### Records for this exercise
'''

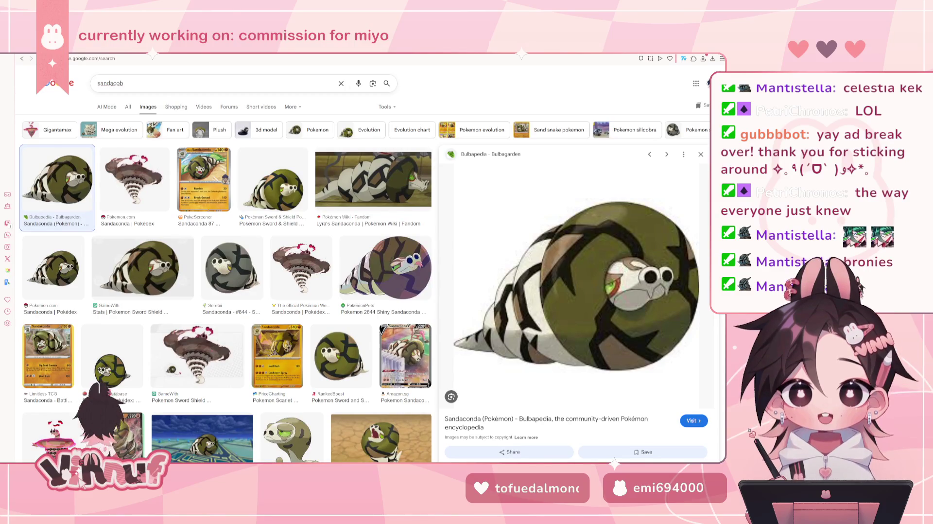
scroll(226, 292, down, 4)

'''
'''

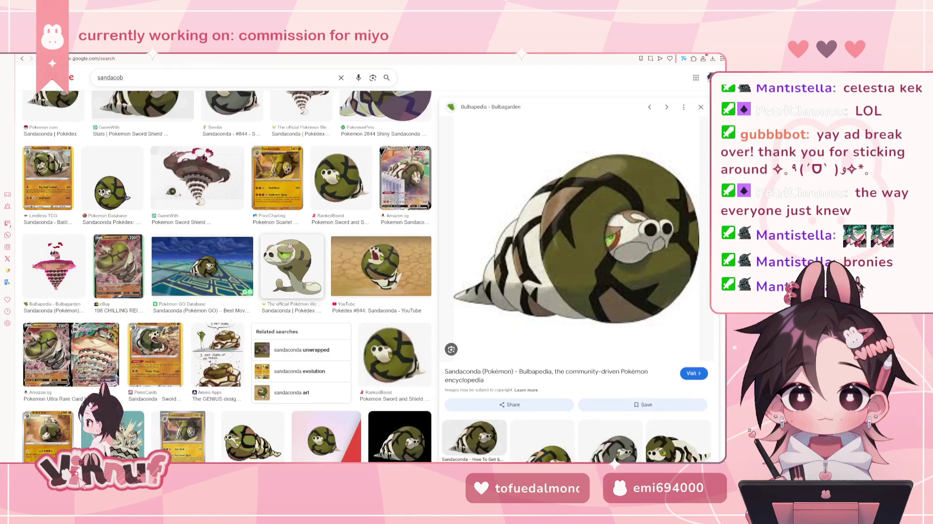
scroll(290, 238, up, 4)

'''
'''

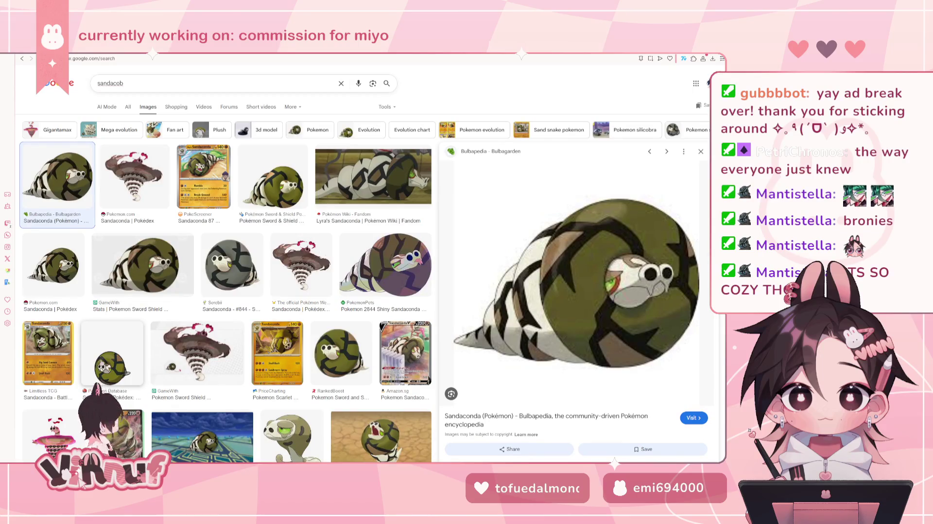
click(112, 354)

'''

### Task to complete
Using the entries above, work out how many lines contain the string "scroll". Respond with that number alone.

### Response area
2